___ SUPPLIED INFORMATION
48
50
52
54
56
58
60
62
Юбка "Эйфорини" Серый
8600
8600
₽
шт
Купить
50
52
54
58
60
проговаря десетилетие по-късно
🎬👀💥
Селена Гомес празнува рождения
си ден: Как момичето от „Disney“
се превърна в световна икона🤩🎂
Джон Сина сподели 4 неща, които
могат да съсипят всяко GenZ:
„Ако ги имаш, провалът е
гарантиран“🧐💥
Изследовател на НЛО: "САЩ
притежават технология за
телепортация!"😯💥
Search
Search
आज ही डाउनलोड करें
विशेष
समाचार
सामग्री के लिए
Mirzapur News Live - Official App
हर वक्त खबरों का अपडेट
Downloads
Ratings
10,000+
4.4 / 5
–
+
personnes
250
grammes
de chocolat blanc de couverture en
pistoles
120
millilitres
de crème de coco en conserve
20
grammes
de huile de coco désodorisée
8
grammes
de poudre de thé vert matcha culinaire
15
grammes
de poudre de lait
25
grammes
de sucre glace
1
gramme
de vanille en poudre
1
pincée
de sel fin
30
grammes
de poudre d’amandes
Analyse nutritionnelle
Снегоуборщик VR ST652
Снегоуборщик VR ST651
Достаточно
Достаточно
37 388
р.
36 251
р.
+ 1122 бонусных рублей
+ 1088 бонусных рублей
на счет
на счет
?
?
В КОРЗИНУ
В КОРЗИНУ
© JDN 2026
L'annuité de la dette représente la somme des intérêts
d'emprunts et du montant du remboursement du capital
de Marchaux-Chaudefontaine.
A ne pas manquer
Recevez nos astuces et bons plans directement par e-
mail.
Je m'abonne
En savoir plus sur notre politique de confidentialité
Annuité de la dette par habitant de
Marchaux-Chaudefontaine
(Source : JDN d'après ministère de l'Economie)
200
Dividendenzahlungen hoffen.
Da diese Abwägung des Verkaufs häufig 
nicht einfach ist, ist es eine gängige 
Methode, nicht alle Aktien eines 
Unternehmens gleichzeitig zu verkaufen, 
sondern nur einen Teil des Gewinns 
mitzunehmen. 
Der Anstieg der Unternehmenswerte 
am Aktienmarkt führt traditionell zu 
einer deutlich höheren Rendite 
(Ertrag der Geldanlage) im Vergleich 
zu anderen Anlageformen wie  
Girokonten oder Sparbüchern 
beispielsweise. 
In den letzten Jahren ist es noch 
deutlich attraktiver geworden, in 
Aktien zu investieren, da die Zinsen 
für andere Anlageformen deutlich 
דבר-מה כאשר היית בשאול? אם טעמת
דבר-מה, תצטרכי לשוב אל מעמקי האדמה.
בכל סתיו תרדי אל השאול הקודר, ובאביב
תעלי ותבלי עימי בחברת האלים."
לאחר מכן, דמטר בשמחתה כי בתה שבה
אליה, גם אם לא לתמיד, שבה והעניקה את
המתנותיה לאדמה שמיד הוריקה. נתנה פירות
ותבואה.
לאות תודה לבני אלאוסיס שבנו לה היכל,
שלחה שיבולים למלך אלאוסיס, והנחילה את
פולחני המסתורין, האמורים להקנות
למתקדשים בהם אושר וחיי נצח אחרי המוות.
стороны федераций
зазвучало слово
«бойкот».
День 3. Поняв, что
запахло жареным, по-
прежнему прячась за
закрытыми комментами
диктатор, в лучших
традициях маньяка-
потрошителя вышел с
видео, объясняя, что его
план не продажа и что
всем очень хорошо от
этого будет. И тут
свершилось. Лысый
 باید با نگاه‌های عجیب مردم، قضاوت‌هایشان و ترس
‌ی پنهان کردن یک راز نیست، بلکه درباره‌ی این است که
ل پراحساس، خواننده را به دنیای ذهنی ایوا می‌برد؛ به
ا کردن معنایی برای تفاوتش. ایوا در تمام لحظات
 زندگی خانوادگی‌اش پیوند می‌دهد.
______
◆ **EXERCISE OBJECTIVE**
Rewrite all the rows above, replacing each occurrence of "grammes" with "g" and leaving everything else as it is.

◆ **WORKED SOLUTION**
48
50
52
54
56
58
60
62
Юбка "Эйфорини" Серый
8600
8600
₽
шт
Купить
50
52
54
58
60
проговаря десетилетие по-късно
🎬👀💥
Селена Гомес празнува рождения
си ден: Как момичето от „Disney“
се превърна в световна икона🤩🎂
Джон Сина сподели 4 неща, които
могат да съсипят всяко GenZ:
„Ако ги имаш, провалът е
гарантиран“🧐💥
Изследовател на НЛО: "САЩ
притежават технология за
телепортация!"😯💥
Search
Search
आज ही डाउनलोड करें
विशेष
समाचार
सामग्री के लिए
Mirzapur News Live - Official App
हर वक्त खबरों का अपडेट
Downloads
Ratings
10,000+
4.4 / 5
–
+
personnes
250
g
de chocolat blanc de couverture en
pistoles
120
millilitres
de crème de coco en conserve
20
g
de huile de coco désodorisée
8
g
de poudre de thé vert matcha culinaire
15
g
de poudre de lait
25
g
de sucre glace
1
gramme
de vanille en poudre
1
pincée
de sel fin
30
g
de poudre d’amandes
Analyse nutritionnelle
Снегоуборщик VR ST652
Снегоуборщик VR ST651
Достаточно
Достаточно
37 388
р.
36 251
р.
+ 1122 бонусных рублей
+ 1088 бонусных рублей
на счет
на счет
?
?
В КОРЗИНУ
В КОРЗИНУ
© JDN 2026
L'annuité de la dette représente la somme des intérêts
d'emprunts et du montant du remboursement du capital
de Marchaux-Chaudefontaine.
A ne pas manquer
Recevez nos astuces et bons plans directement par e-
mail.
Je m'abonne
En savoir plus sur notre politique de confidentialité
Annuité de la dette par habitant de
Marchaux-Chaudefontaine
(Source : JDN d'après ministère de l'Economie)
200
Dividendenzahlungen hoffen.
Da diese Abwägung des Verkaufs häufig 
nicht einfach ist, ist es eine gängige 
Methode, nicht alle Aktien eines 
Unternehmens gleichzeitig zu verkaufen, 
sondern nur einen Teil des Gewinns 
mitzunehmen. 
Der Anstieg der Unternehmenswerte 
am Aktienmarkt führt traditionell zu 
einer deutlich höheren Rendite 
(Ertrag der Geldanlage) im Vergleich 
zu anderen Anlageformen wie  
Girokonten oder Sparbüchern 
beispielsweise. 
In den letzten Jahren ist es noch 
deutlich attraktiver geworden, in 
Aktien zu investieren, da die Zinsen 
für andere Anlageformen deutlich 
דבר-מה כאשר היית בשאול? אם טעמת
דבר-מה, תצטרכי לשוב אל מעמקי האדמה.
בכל סתיו תרדי אל השאול הקודר, ובאביב
תעלי ותבלי עימי בחברת האלים."
לאחר מכן, דמטר בשמחתה כי בתה שבה
אליה, גם אם לא לתמיד, שבה והעניקה את
המתנותיה לאדמה שמיד הוריקה. נתנה פירות
ותבואה.
לאות תודה לבני אלאוסיס שבנו לה היכל,
שלחה שיבולים למלך אלאוסיס, והנחילה את
פולחני המסתורין, האמורים להקנות
למתקדשים בהם אושר וחיי נצח אחרי המוות.
стороны федераций
зазвучало слово
«бойкот».
День 3. Поняв, что
запахло жареным, по-
прежнему прячась за
закрытыми комментами
диктатор, в лучших
традициях маньяка-
потрошителя вышел с
видео, объясняя, что его
план не продажа и что
всем очень хорошо от
этого будет. И тут
свершилось. Лысый
 باید با نگاه‌های عجیب مردم، قضاوت‌هایشان و ترس
‌ی پنهان کردن یک راز نیست، بلکه درباره‌ی این است که
ل پراحساس، خواننده را به دنیای ذهنی ایوا می‌برد؛ به
ا کردن معنایی برای تفاوتش. ایوا در تمام لحظات
 زندگی خانوادگی‌اش پیوند می‌دهد.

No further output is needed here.